Meet the all-seeing eyes of Commons Park, which may come to your neighborhood next

(Kevin J. Beaty/Denverite)

staff photo
The new camera system at Commons Park. (Denver Parks and Recreation)

The new camera system at Commons Park. (Denver Parks and Recreation)

Denver Parks and Recreation is deploying a system of advanced cameras to a series of public parks, continuing a recent ramp-up in its use of surveillance technology.

The most recent additions include Commons Park, where DPR recently activated a wireless network of nine camera stations that can provide panoramic views at any time of day or night.

This is part of an expansion of the parks department’s use of cameras that began around 2015, coinciding with mounting discussion of drug use and the persistent presence of homeless people in the city’s central parks. All of the new cameras include infrared illuminators and sensors for night vision.

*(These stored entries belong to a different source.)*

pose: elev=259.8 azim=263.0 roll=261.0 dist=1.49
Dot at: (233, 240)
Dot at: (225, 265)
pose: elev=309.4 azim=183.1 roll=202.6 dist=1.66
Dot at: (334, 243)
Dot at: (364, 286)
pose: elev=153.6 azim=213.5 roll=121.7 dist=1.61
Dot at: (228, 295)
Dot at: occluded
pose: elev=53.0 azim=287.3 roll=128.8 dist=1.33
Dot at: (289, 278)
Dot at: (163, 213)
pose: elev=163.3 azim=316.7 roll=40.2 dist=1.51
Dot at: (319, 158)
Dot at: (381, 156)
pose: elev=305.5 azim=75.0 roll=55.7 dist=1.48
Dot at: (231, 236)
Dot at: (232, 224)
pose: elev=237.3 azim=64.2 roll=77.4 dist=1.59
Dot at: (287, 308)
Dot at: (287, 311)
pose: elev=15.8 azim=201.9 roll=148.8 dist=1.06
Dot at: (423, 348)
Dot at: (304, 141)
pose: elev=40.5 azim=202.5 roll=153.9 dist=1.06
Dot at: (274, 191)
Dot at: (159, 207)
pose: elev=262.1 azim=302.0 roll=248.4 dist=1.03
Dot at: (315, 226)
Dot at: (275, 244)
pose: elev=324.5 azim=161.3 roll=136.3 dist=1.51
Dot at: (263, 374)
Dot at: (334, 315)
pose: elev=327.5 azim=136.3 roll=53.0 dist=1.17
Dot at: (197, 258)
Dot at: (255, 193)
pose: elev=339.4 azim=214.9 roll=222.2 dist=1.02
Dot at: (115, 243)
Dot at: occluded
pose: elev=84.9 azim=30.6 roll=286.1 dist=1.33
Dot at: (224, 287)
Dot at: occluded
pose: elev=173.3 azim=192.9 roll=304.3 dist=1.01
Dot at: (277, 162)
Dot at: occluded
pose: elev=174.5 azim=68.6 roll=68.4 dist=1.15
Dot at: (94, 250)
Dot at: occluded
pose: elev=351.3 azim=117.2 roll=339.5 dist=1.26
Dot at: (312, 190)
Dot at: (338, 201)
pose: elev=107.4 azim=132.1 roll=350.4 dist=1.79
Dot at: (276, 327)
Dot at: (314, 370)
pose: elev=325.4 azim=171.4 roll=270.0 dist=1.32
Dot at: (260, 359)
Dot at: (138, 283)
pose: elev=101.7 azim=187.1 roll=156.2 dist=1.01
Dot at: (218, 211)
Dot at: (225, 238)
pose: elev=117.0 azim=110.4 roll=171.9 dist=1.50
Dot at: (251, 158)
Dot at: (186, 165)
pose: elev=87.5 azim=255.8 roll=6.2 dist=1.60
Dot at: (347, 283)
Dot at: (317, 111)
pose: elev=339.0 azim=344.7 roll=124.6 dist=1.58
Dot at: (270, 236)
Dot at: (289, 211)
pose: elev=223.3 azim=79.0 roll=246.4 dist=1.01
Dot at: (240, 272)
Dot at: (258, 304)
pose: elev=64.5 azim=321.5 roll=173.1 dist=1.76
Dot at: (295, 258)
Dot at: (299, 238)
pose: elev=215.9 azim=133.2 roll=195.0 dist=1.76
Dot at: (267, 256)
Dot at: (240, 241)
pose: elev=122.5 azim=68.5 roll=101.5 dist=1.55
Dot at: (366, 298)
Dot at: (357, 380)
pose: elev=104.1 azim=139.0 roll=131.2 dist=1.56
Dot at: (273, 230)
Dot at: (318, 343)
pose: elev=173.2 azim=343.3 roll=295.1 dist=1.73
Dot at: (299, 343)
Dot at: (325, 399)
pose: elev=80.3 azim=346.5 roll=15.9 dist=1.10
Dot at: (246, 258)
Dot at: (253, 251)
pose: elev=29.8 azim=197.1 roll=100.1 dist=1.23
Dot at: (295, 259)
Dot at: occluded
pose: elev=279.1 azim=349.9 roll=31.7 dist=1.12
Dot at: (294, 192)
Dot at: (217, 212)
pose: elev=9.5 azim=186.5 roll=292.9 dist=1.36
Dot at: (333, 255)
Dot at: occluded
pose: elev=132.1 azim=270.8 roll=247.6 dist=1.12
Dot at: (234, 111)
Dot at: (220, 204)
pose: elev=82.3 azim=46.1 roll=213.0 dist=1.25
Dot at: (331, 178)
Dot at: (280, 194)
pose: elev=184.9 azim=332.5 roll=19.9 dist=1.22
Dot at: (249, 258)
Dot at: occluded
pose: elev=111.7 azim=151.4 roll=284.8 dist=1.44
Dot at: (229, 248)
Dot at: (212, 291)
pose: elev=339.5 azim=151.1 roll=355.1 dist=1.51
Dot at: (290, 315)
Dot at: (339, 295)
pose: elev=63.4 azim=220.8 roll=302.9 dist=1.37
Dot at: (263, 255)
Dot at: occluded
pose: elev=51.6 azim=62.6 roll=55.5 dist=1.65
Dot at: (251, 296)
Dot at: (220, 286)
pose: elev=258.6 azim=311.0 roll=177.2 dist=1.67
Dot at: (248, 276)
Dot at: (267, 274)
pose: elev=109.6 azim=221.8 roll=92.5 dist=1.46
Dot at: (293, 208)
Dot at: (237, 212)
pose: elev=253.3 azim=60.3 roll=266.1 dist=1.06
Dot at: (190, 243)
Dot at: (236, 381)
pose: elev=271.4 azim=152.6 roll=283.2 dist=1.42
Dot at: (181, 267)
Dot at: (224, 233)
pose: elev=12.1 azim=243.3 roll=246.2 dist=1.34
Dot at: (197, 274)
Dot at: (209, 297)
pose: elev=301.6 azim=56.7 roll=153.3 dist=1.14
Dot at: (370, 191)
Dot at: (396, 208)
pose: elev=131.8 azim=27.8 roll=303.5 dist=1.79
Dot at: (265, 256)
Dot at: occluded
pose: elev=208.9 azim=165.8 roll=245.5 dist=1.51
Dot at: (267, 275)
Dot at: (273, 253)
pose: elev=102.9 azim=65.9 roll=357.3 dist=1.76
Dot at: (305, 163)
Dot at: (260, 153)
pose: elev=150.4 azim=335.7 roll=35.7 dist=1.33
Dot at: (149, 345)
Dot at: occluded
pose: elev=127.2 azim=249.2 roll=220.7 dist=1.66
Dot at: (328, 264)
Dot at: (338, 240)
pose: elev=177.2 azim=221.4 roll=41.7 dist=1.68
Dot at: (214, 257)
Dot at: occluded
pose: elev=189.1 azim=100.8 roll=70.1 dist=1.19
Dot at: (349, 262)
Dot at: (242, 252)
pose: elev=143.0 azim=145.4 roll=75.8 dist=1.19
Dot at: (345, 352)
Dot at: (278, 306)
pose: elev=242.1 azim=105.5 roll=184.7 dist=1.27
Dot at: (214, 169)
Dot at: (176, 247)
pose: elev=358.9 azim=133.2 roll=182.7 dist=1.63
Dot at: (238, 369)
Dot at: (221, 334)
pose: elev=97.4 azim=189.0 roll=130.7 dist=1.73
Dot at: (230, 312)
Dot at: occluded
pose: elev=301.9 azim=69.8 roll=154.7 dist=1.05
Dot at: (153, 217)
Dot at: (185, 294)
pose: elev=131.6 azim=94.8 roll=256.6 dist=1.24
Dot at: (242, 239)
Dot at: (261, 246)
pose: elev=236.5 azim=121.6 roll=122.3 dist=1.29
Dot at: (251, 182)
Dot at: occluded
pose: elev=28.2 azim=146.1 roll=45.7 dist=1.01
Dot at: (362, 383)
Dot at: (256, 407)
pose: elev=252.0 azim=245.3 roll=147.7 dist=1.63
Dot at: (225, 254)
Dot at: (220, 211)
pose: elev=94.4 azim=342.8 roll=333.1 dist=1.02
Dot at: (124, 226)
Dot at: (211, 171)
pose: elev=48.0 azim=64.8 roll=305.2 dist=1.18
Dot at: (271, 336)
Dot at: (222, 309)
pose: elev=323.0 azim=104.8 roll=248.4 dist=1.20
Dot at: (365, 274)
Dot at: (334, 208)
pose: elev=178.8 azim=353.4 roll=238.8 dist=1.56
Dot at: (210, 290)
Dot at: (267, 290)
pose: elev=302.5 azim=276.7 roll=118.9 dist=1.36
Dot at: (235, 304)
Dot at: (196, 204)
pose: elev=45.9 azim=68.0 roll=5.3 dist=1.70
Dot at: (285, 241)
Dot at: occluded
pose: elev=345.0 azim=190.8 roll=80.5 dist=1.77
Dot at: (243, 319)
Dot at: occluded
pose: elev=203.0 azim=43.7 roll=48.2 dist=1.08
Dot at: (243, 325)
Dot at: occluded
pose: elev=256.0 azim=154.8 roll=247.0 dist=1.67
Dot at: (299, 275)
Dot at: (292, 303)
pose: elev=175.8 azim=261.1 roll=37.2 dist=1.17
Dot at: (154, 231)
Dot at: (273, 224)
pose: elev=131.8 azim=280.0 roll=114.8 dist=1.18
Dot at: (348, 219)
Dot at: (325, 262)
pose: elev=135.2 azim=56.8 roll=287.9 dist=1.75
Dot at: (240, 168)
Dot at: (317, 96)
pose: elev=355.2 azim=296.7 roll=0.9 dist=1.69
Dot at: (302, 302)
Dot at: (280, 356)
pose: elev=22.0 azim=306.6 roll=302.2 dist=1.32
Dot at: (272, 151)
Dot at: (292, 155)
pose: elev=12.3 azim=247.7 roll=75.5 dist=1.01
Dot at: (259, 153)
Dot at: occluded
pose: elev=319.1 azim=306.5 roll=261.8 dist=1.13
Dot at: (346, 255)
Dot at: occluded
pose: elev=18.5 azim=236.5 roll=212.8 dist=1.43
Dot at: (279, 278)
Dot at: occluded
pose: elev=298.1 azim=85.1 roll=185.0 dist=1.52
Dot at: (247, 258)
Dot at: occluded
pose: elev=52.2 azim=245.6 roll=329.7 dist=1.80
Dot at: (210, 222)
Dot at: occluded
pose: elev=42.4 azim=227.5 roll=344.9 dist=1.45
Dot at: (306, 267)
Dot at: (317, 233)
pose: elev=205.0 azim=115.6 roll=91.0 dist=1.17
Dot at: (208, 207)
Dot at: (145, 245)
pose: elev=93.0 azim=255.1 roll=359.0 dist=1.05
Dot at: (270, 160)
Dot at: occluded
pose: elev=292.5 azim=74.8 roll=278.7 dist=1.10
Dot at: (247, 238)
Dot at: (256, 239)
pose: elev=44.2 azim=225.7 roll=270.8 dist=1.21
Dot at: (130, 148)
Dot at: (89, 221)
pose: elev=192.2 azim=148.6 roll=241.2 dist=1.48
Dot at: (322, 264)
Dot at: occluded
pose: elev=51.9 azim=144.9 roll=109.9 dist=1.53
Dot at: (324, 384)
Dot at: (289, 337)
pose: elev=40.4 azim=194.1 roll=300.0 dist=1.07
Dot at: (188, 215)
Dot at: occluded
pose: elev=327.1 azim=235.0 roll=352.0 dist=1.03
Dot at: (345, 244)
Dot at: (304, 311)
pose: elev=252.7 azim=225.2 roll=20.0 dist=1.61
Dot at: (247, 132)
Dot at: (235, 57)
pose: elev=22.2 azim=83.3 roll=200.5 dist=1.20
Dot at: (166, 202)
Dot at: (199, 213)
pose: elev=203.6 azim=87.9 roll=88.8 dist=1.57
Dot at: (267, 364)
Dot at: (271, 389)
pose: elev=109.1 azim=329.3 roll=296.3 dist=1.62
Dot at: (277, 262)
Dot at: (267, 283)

“It has to do with … the safety of the park users and the park visitors. We don’t have a park ranger that we can staff 24/7 in each park,” said Cyndi Karvaski, parks spokeswoman.

“I wish we did have the staffing to be at all of our parks all the time, but we just don’t have the bandwidth.”

Cameras in Commons Park. (Courtesy Jeremy Jojola, republished with permission)

Cameras in Commons Park. (Courtesy Jeremy Jojola, republished with permission)

This year marks the first time that Denver parks has expanded its cameras’ purview beyond recreation centers and golf courses.

The city also has recently completed installations at Parkfield Lake Park and Lincoln-La Alma Park.

St. Charles Park will follow later this year, as will two maintenance facilities on Jason Street. The total cost for this year’s expansion is $104,000, entirely funded through the parks budget.

Denver Police Department already operates its own “HALO” cameras with coverage of some of these areas, including Commons Park. (See a map of that system here.)

The parks cameras are monitored to some degree in real time, allowing parks staff to, say, send a staffer to ask people to disperse from “Stoner Hill.” They also can be used to spot maintenance problems, such as a fallen tree or a damaged pathway, Karvaski said.

The cameras will retain imagery for 30 days, allowing for the investigation of crimes after the fact. Denver police also will have access to the system.

A new surveillance camera at Commons Park. (Andrew Kenney/Denverite)

A new surveillance camera at Commons Park. (Andrew Kenney/Denverite)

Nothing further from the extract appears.